Construction has begun in LA’s Pacific Palisades neighborhood, one of the areas hit hardest by the wildfires. According to the mayor’s office, 20 addresses in the Palisades have been issued permits for rebuilding efforts. Staff noted that the permits don’t have to specify whether a project is all-electric. But some affected residents do plan to rebuild without gas appliances, NPR recently reported.

All-electric new buildings are on the rise across California, according to the California Energy Commission. In 2023, 80% of line extension requests by builders to utilities Pacific Gas & Electric and San Diego Gas & Electric were electric-only.

In general, outside of the fire recovery process, the financial case for building all-electric homes in the state is getting stronger. ​“We’ve heard from California builders that recent updates to infrastructure rules — combined with a statewide energy code that strongly encourages heat pumps — have shifted the economics of building all-electric new construction,” said Will Vicent, deputy director of the Energy Commission’s building standards efficiency division.

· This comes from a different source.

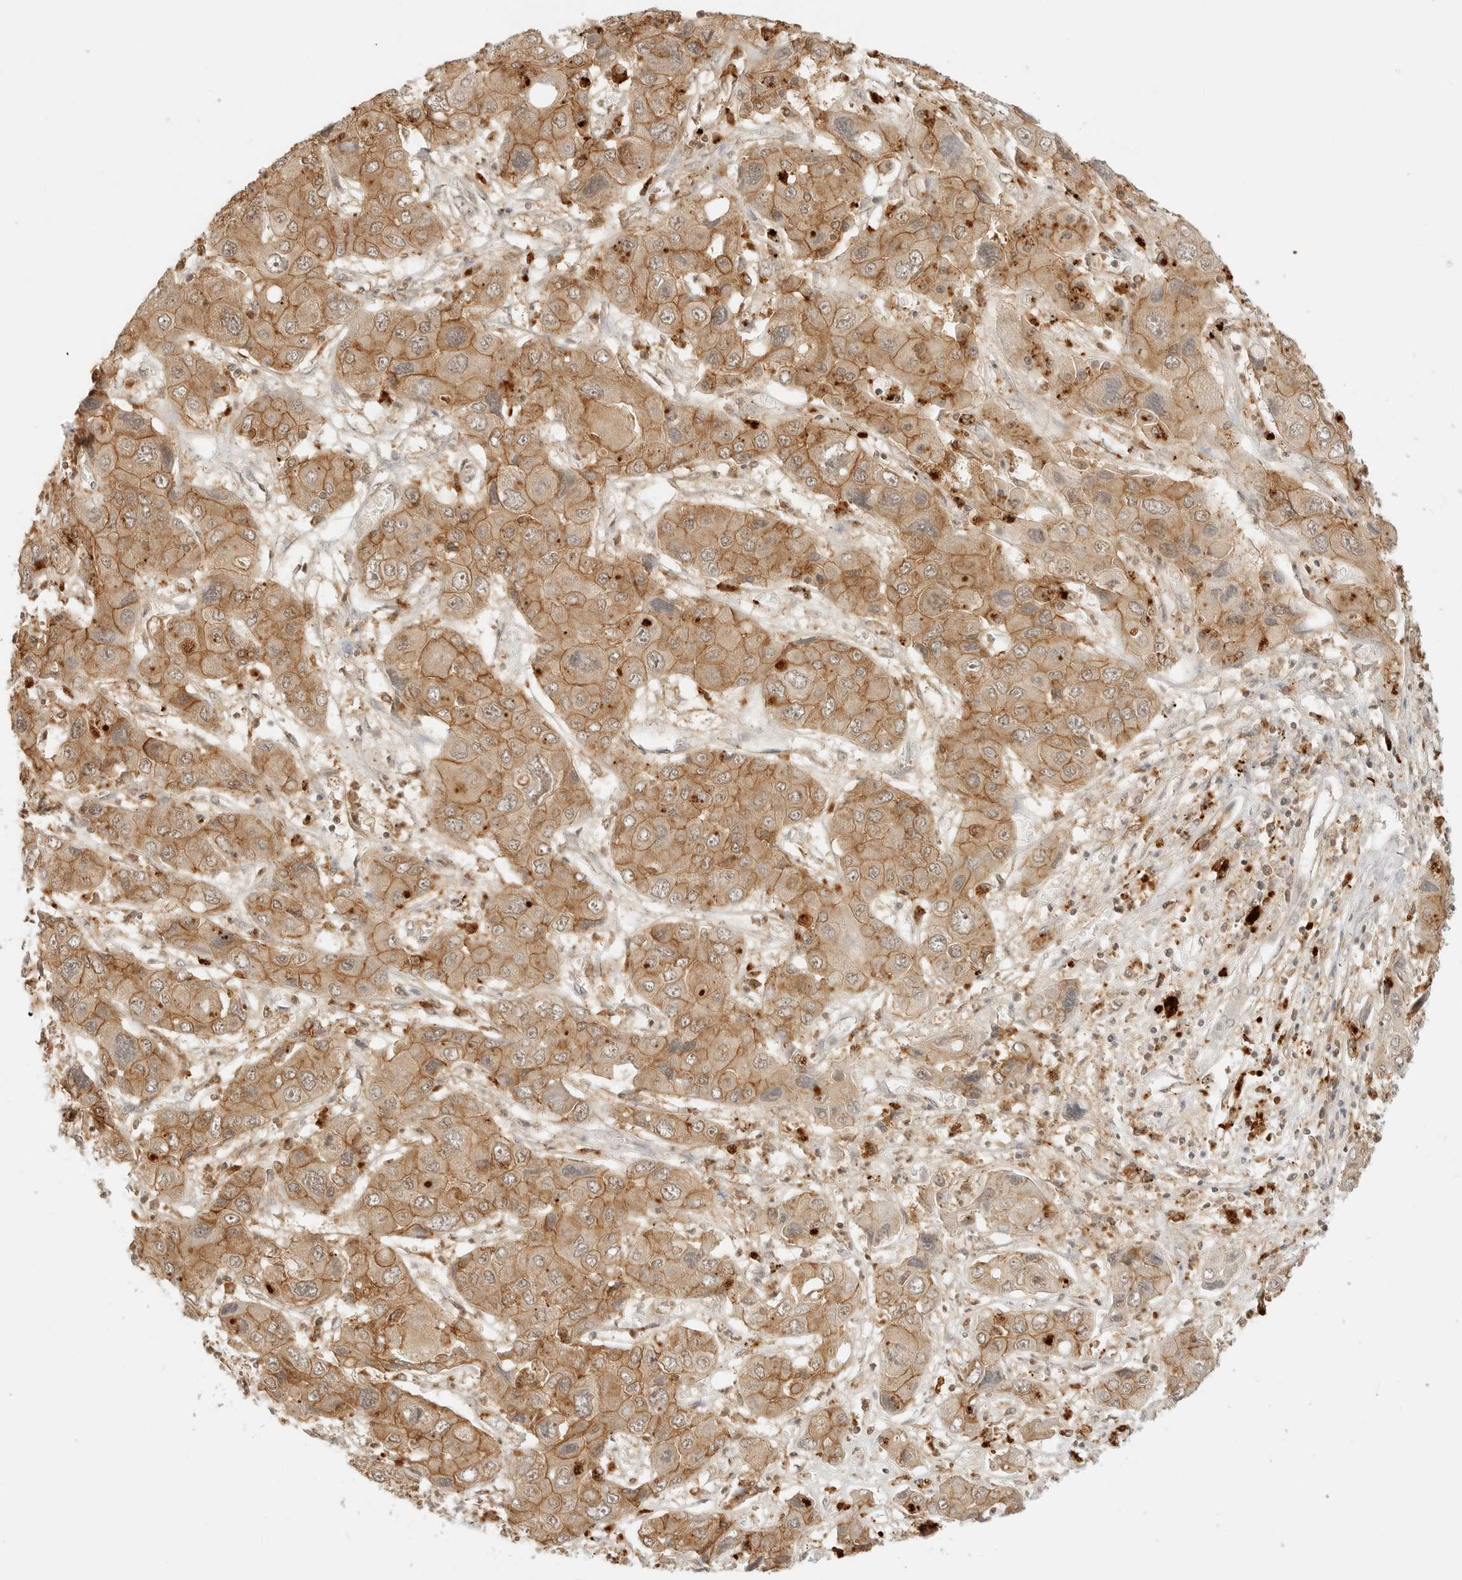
{"staining": {"intensity": "moderate", "quantity": ">75%", "location": "cytoplasmic/membranous"}, "tissue": "liver cancer", "cell_type": "Tumor cells", "image_type": "cancer", "snomed": [{"axis": "morphology", "description": "Cholangiocarcinoma"}, {"axis": "topography", "description": "Liver"}], "caption": "Immunohistochemistry (DAB (3,3'-diaminobenzidine)) staining of liver cancer demonstrates moderate cytoplasmic/membranous protein positivity in approximately >75% of tumor cells. (brown staining indicates protein expression, while blue staining denotes nuclei).", "gene": "EPHA1", "patient": {"sex": "male", "age": 67}}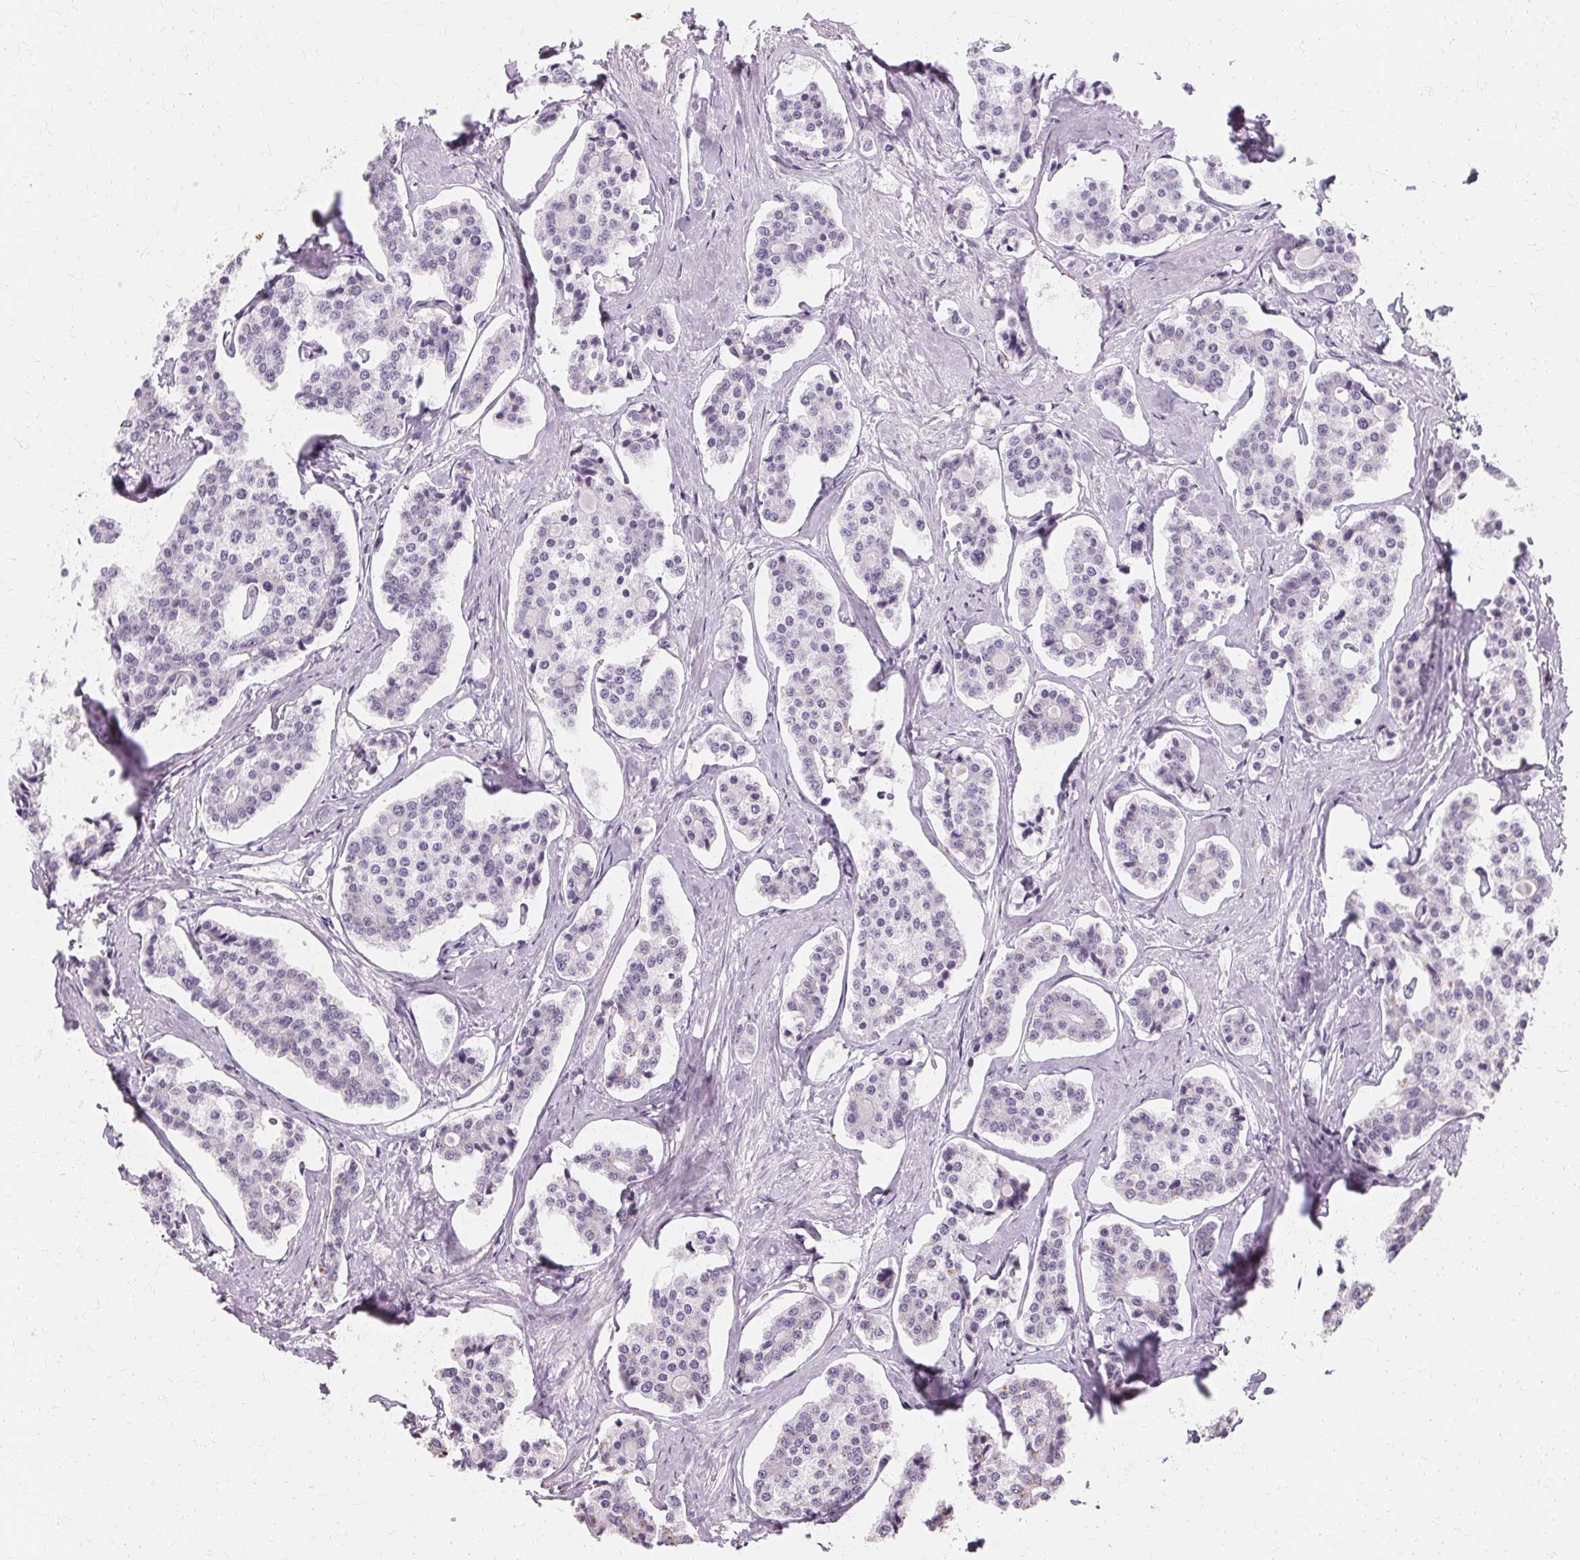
{"staining": {"intensity": "negative", "quantity": "none", "location": "none"}, "tissue": "carcinoid", "cell_type": "Tumor cells", "image_type": "cancer", "snomed": [{"axis": "morphology", "description": "Carcinoid, malignant, NOS"}, {"axis": "topography", "description": "Small intestine"}], "caption": "Carcinoid (malignant) stained for a protein using immunohistochemistry (IHC) reveals no staining tumor cells.", "gene": "KRT6C", "patient": {"sex": "female", "age": 65}}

The UC Berkeley team is also encouraging policymakers to bolster incentives and resources that make all-electric rebuilding more affordable. That could look like expanding the Rebuilding Incentives for Sustainable Electric Homes program and the electrification resource and rebate hub The Switch is On. Such investments would line up with LA County and the state’s climate goals to become carbon neutral by 2045.

Jonathan Parfrey, executive director of LA-based nonprofit Climate Resolve and an appointed member of a county commission focused on rebuilding sustainably after the fires, said the report’s findings are important for policymakers to consider as they help people who lost their homes navigate the potentially yearslong process of recovery.

“It’s an enormously traumatic experience, and the first impulse that you have after that terrible loss is a return to normalcy” by trying to rebuild what you once had, said Parfrey, who reviewed the UC Berkeley report before it was publicly released. But ​“it’s impossible to recapture that home once it’s gone.”

Instead, ​“there’s the possibility for creating something even superior to what you had before.”